- _Data_
◇ ◇ ◇

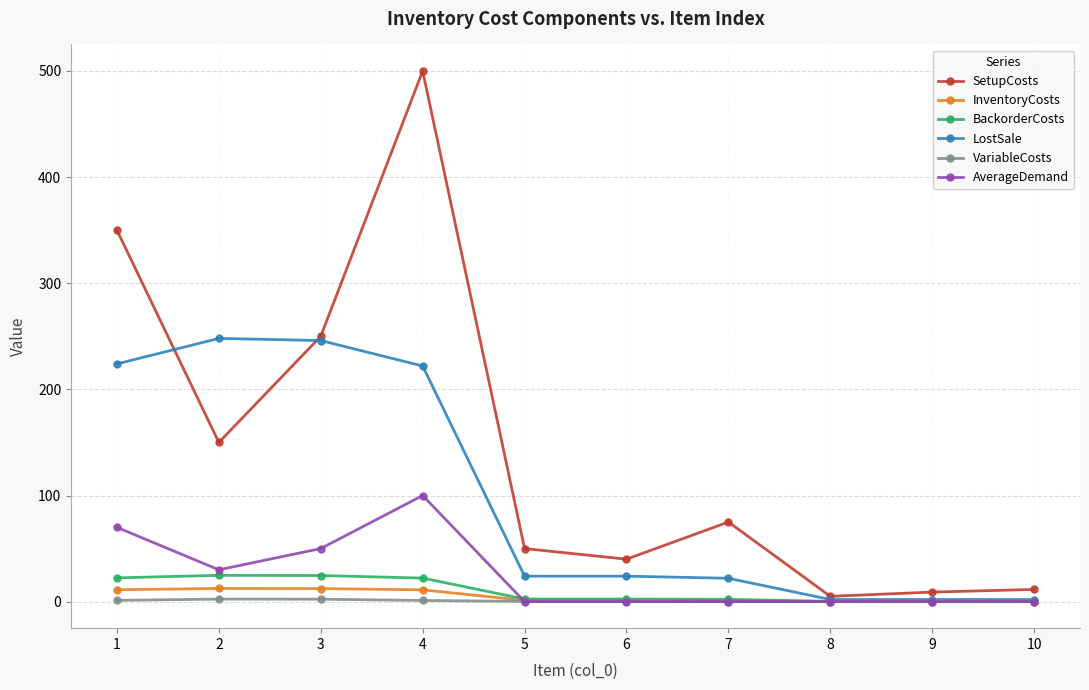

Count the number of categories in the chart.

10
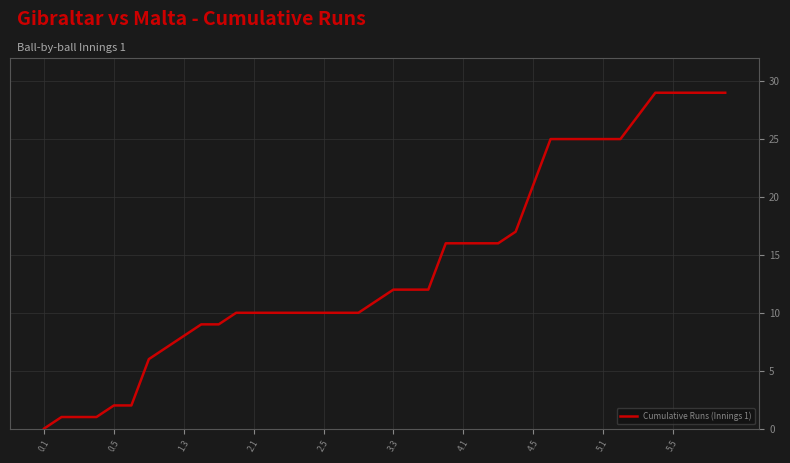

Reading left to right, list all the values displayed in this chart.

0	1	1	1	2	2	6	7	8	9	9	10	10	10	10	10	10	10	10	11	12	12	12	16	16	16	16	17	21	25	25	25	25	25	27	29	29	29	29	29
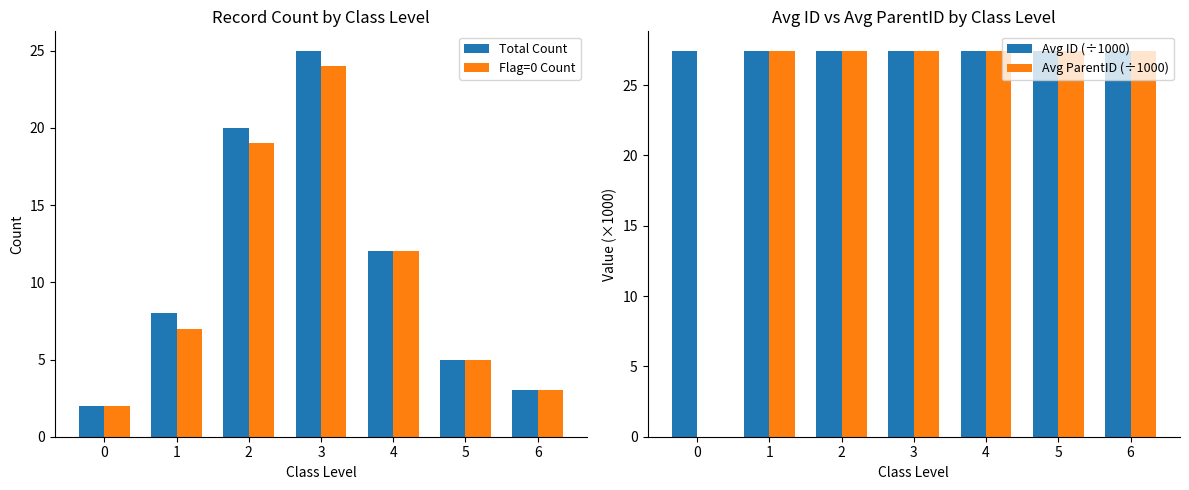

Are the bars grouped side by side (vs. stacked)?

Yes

◇ ◇ ◇

- _Task item_
Quote all of the rows above exactly as they appear, omitting the pictures.

- _Your solution_
Count the number of categories in the chart.

10

Reading left to right, list all the values displayed in this chart.

0	1	1	1	2	2	6	7	8	9	9	10	10	10	10	10	10	10	10	11	12	12	12	16	16	16	16	17	21	25	25	25	25	25	27	29	29	29	29	29

Are the bars grouped side by side (vs. stacked)?

Yes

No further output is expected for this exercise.